Note: It currently does not handle avoidance regions (coming eventually).

Facing toolpath

Chamfer operation

The ChamferOperation is used to cut chamfers on holes and contours. To use it, pass in the tool (a ChamferMill), specify the tool diameter and tip angle. Next select the edges to chamfer from the part. Currently each item in the edges list is expected to be a chamfered face. The bit_offset can be used to adjust how much of an offset the bit is shifted from the chamfer plane in order to cut with a stronger part of the tool (instead of the tip).

Chamfer operation

Note: The above image shows conventional milling (on the holes). There is an option to use climb milling (climb=True) which is enabled by default.

Contour operation

The ContourOperation allows you to define your own paths in code and will generate G-code for the movement. Simply pass it a list of wires to follow and the tool to generate code for. It will do a vertical drop and lift to the height of the start point between each wire. It does not perform any arc-in or arc-out movements.

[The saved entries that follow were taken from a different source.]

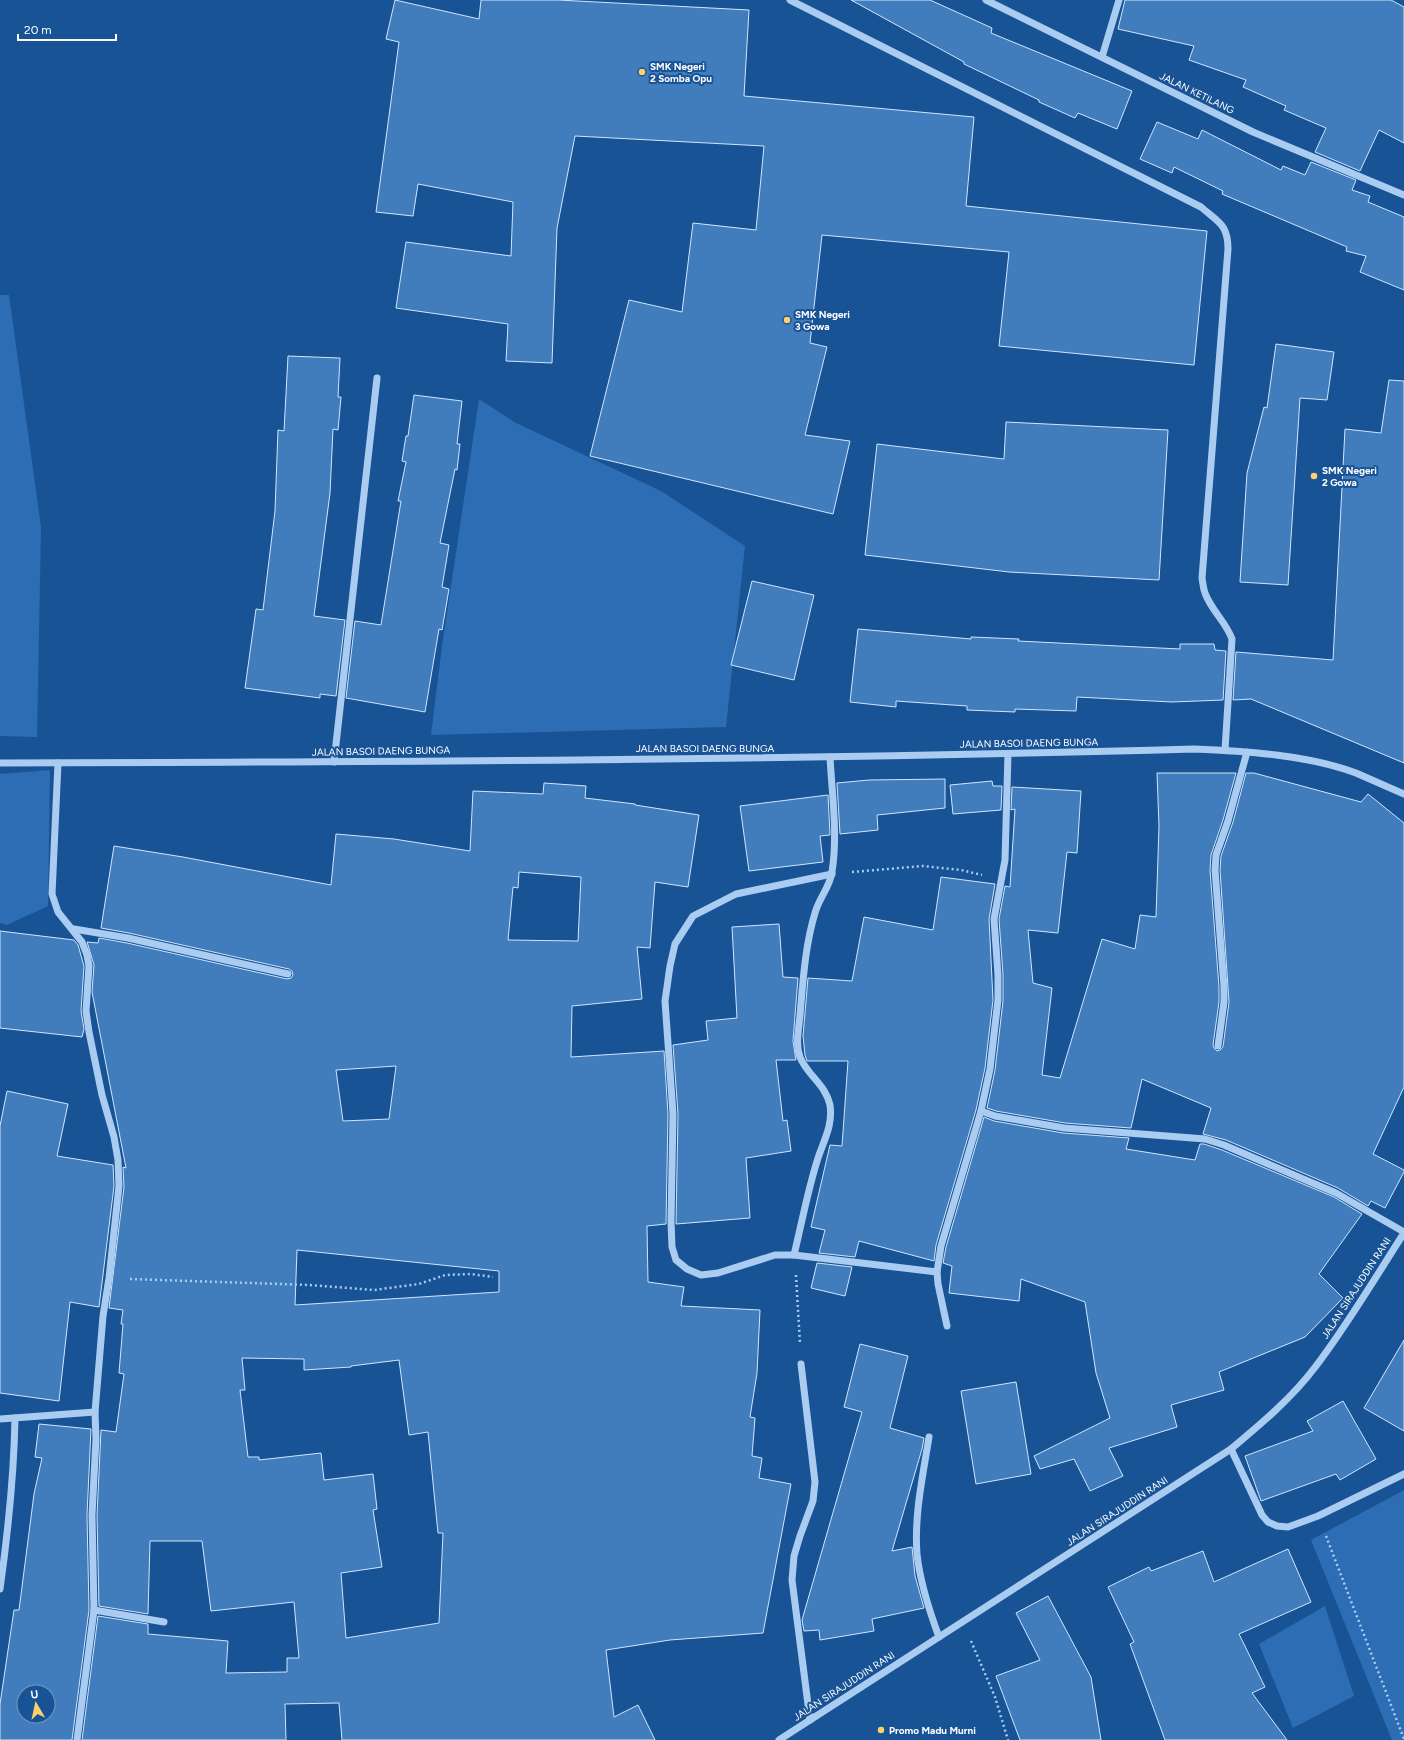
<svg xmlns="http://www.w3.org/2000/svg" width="1404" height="1740" viewBox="0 0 1404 1740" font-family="Figtree,sans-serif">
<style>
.green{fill:#2c6db4}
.building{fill:#417cbd;stroke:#d1e6fb;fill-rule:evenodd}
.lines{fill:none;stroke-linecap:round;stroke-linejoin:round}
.path{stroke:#aaccf1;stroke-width:2.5;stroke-dasharray:2 3;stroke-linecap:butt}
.minor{stroke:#aaccf1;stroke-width:7}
.poi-dot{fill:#ffd06a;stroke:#185396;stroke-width:1.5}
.labels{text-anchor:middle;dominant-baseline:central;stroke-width:4;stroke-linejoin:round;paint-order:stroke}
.poi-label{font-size:10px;font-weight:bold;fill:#fff;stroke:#185396;text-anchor:start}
.street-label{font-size:10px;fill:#fff;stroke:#185396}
</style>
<rect width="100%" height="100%" fill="#185396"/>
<!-- green -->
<g class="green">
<path d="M0 295H9L41 527 37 737 0 736Z"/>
<path d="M479 399 514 422 661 491 745 546 726 727 431 735 442 646Z"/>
<path d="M50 770 48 906 7 925 0 923V774Z"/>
<path d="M1404 1490V1740H1392L1311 1540Z"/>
<path d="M1325 1606 1354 1696 1293 1728 1259 1644Z"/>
</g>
<!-- building -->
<g class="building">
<path d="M395 0 479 19 481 0H558L749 10 744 96 974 117 966 206 1207 231 1194 365 999 346 1009 252 822 235 810 343 827 347 805 435 850 441 833 514 590 456 629 300 682 312 693 223 756 230 764 146 575 136 557 228 552 363 506 361 508 324 396 308 406 242 511 256 513 202 418 184 413 216 376 212 399 42 386 39Z"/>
<path d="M851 0H930L992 28 991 33 1132 91 1117 129 1078 113 1075 118 1039 102V100L964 64V62Z"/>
<path d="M1125 0H1391L1404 7V143L1379 130 1360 171 1315 152 1326 128 1284 110 1286 106 1243 87 1246 80 1189 60 1194 46 1118 29Z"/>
<path d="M1157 122 1198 139 1202 130 1281 170 1283 166 1305 175 1311 162 1356 180 1352 190 1370 196 1368 202 1404 217V290L1360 272 1366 256 1346 251 1347 247 1222 194 1223 191 1174 167 1172 173 1140 159Z"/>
<path d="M1276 344 1334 352 1327 400 1300 398 1288 585 1240 582 1247 473 1264 407 1267 408Z"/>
<path d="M288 356 340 358 338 397H341L338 430 333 429 330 493 314 616 345 620 336 696 320 694V698L245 688 256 609 263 610 275 511 278 430 284 431Z"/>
<path d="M1389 380 1404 381V763L1251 699 1233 700 1236 652 1333 660 1345 429 1381 433Z"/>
<path d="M414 395 462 401 457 444H460L457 470 455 469 440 543 449 545 442 587 449 589 442 630 439 629 425 712 346 698 355 621 381 625 401 501H398L406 462 402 461 406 436H408Z"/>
<path d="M1006 422 1168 430 1159 580 1009 572 865 555 877 444 1004 459Z"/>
<path d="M752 581 814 595 794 680 731 665Z"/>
<path d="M858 629 971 639V637L1019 639 1018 641 1180 649V644H1214L1215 650 1226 651 1223 700 1172 702 1077 697 1076 711 1015 709V712L967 710V706L896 701V707L850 702Z"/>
<path d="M1157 773H1236L1223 820 1211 855 1210 870 1219 987V1002L1213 1045 1214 1048 1217 1051 1220 1050 1223 1047 1229 1002 1220 870 1221 856 1233 822 1246 773H1254L1361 802 1368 794 1404 823V1087L1373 1154 1404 1170V1172L1385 1208 1371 1201 1368 1206 1338 1188 1226 1140 1203 1134 1211 1108 1142 1079 1131 1128 1065 1123 996 1111 987 1108 995 1070 1003 1001V975L999 919 1005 886 1010 887 1015 809 1011 810 1012 787 1081 791 1077 853 1067 852 1058 933 1028 930 1033 983 1052 988 1042 1075 1060 1078 1102 939 1135 949 1140 915 1156 917 1159 826Z"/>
<path d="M945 779V808L877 815 878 830 840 834 837 783 869 780Z"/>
<path d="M992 781 993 786H1002L1001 810 953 814 950 785Z"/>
<path d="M544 783 586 786 585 798 635 804V805L699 815 688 887 655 882 650 948 637 947 642 999 572 1006 571 1057 664 1051 668 1114 666 1224 647 1226 648 1282 684 1287 681 1306 760 1310 757 1373 750 1417 755 1418 752 1456 762 1458 759 1478 791 1484 763 1633 670 1640 606 1650 614 1717 638 1705 655 1740H342L339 1703 285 1704 286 1740H82L98 1616 148 1624V1634L228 1641 226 1673 287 1672V1658H299L294 1602 211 1611 202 1541H150L148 1614 99 1606 97 1515 101 1430 116 1432 124 1374 119 1373 123 1324H121L123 1310 109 1308 124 1187 123 1167 126 1168 92 992 94 965 87 942 98 943 99 938 127 943 287 979 291 978 293 975 292 971 289 969 129 933 101 928 114 846 183 857 331 885 336 834 394 839 470 851 473 791 543 794ZM519 872 581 877 578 941 508 940 513 887 518 888ZM396 1066 389 1119 343 1121 336 1070ZM297 1250 499 1271V1292L295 1305ZM242 1358 304 1359V1370L351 1367V1366L399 1360 409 1435 428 1432 438 1533H443L439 1623 346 1638 341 1573 382 1567 373 1510 377 1509 373 1474 324 1480 321 1453 259 1460V1457H248L240 1390H245Z"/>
<path d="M828 795 830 835 820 836 823 862 749 871 740 806Z"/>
<path d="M941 877 995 884 989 919 993 1000 985 1068 976 1110 936 1245 934 1261 859 1241 855 1257 819 1253 825 1230 811 1227 830 1145 842 1146 848 1061H807L805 1055 803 1036 808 978 852 981 864 917 933 930Z"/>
<path d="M779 924 783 977 798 978 793 1041 796 1060H776L783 1121 787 1120 791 1151 746 1158 750 1218 676 1224 678 1114 673 1045 708 1040 706 1021 737 1018 732 927Z"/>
<path d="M0 931 74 940 78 945 84 966 81 1011 84 1029 82 1037 0 1028Z"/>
<path d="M7 1091 68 1104 57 1156 113 1165 114 1186 99 1307 70 1302 59 1401 0 1393V1126Z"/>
<path d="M984 1117 994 1121 1063 1133 1129 1138 1126 1149 1195 1160 1200 1144H1204L1222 1150 1334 1197 1362 1214 1319 1274 1343 1298 1305 1337 1219 1372 1224 1390 1171 1405 1177 1427 1109 1448 1123 1476 1090 1491 1074 1459 1040 1469 1034 1456 1110 1418 1096 1373 1085 1302 1021 1279 1019 1301 949 1293 952 1266 943 1263 946 1247Z"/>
<path d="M817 1263 852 1267 845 1296 811 1288Z"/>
<path d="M1404 1340V1431L1364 1408Z"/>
<path d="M860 1344 908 1356 890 1428 924 1438 922 1449 892 1551 912 1547 915 1576 924 1608 872 1619 874 1631 820 1640 819 1630 804 1631 802 1620 862 1412 844 1407Z"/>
<path d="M1016 1382 1031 1474 976 1484 961 1391Z"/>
<path d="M1343 1401 1376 1459 1340 1480 1336 1474 1261 1501 1245 1456 1313 1431 1307 1421Z"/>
<path d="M39 1424 91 1429 87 1515 89 1610 72 1740H0V1704L14 1610H19L34 1494 42 1458 35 1457ZM24 1692H48V1716H24Z"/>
<path d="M1288 1549 1311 1602 1239 1634 1265 1687 1252 1693 1287 1740H1165L1130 1644 1134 1642 1108 1587 1149 1567 1151 1571 1203 1551 1214 1582Z"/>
<path d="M1048 1596 1091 1677 1101 1740H1020L996 1676 1040 1660 1016 1613Z"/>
</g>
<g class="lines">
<!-- path -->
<g class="path">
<path d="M852 872 923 866 961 870 982 875"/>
<path d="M796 1275 800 1344"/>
<path d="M130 1279 310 1285 374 1290 419 1284 445 1275 471 1274 493 1277"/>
<path d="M1326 1536 1404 1739"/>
<path d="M971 1641 995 1697 1008 1740"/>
</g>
<!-- minor -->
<g class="minor">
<path d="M790 0 1201 207C1218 222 1228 224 1228 249L1202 578C1203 583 1203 588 1205 593 1211 610 1226 622 1232 639L1225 750"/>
<path d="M986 0 1253 132 1404 195"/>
<path d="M1102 57 1119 0"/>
<path d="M1008 754 1005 860 994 919 998 975V1000L990 1069 981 1111 995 1116 1064 1128 1205 1139 1224 1145 1336 1193 1404 1232"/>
<path d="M334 762 377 378"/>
<path d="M0 763C398 762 796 760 1194 749 1245 751 1308 755 1356 773 1372 780 1388 787 1404 794"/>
<path d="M58 763 52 894 58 912 82 942 87 955 89 966 86 1011 89 1032 102 1095 114 1137 118 1160 119 1186 109 1278 103 1316 95 1412 96 1439 92 1515 94 1610 77 1740"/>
<path d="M832 874 736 894 693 916 675 944 670 966 665 1001 673 1114 671 1221 672 1247 676 1260 687 1269 701 1275 718 1273 775 1255H794L937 1272"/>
<path d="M74 929 128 938 288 974"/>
<path d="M1218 1046 1224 1002V987L1215 870 1216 855 1228 821 1247 752"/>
<path d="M794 1255C802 1222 808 1189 818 1158 824 1140 833 1125 830 1105 826 1085 807 1075 800 1057 795 1044 799 1028 800 1015 803 981 805 946 815 913 819 898 830 887 832 872 838 834 832 795 830 757"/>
<path d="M947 1326 938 1284 937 1272 941 1246 981 1111"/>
<path d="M801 1364 815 1482 813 1501 800 1536 794 1556 792 1580 810 1720"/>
<path d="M0 1419 95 1412"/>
<path d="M929 1437C923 1475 914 1515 917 1554 920 1583 929 1610 939 1637"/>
<path d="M1231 1449 1262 1515 1268 1522 1277 1526 1288 1527 1318 1516 1404 1474"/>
<path d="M0 1589C8 1532 14 1475 15 1418"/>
<path d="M94 1610 164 1622"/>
<path d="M779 1740 1231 1449C1261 1424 1292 1398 1316 1366 1348 1324 1375 1278 1404 1233"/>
</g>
</g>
<!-- markers -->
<g class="poi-dot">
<circle cx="642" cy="72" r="4"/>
<circle cx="787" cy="320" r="4"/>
<circle cx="1314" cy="476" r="4"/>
<circle cx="881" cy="1730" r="4"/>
</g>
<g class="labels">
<!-- poi labels -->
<g class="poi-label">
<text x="650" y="66">SMK Negeri<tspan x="650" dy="12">2 Somba Opu</tspan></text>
<text x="795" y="314">SMK Negeri<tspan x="795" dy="12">3 Gowa</tspan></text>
<text x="1322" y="470">SMK Negeri<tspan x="1322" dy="12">2 Gowa</tspan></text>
<text x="889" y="1730">Promo Madu Murni</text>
</g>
<!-- street labels -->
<g class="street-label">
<text transform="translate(1197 93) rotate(26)">JALAN KETILANG</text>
<text transform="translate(1029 743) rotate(-1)">JALAN BASOI DAENG BUNGA</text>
<text x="705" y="748">JALAN BASOI DAENG BUNGA</text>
<text transform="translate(381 751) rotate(-1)">JALAN BASOI DAENG BUNGA</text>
<text transform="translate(1356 1288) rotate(-57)">JALAN SIRAJUDDIN RANI</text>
<text transform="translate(1117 1511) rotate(-33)">JALAN SIRAJUDDIN RANI</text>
<text transform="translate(844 1686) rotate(-33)">JALAN SIRAJUDDIN RANI</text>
</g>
</g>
<!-- north arrow -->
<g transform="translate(36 1704) rotate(351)"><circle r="19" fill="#185396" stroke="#7498c0"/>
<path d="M0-3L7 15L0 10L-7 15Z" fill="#ffd06a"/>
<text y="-6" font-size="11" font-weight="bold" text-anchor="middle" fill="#ffffff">U</text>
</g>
<!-- scale -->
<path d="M18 34v6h98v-6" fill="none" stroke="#ffffff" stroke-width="2"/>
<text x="24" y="34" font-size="12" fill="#ffffff" stroke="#185396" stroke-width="3" paint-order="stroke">20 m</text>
</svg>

Note: It currently does not work with B-Spline or Beziers.

Side cut operation

For lack of a better name the SideCutOperation will do an outside in climb mill cut of faces surrounding an internal avoidance region. To use it pass in an EndMill (or a bull nose if you want an internal fillet) and specify the shape to avoid with the avoid name and the list of faces to cut up to the avoidance region. It is intended for cutting faces with open on multiple sides.

Slot milling

The SlottingOperation is used to mill a slot. If the tool diameter equals the slot width it will do a straight cut, otherwise it will create trochoidal loops. Set the faces to cut and the tool to cut the slot with.

The step_over defaults to 10% of the tool diameter. The radial_clearance and bottom_clearance can be used to leave or remove material from the walls and bottom respectively. If the slot is open on one or both ends the extend_start and extend_end distances can be specified to tell it how far to cut past.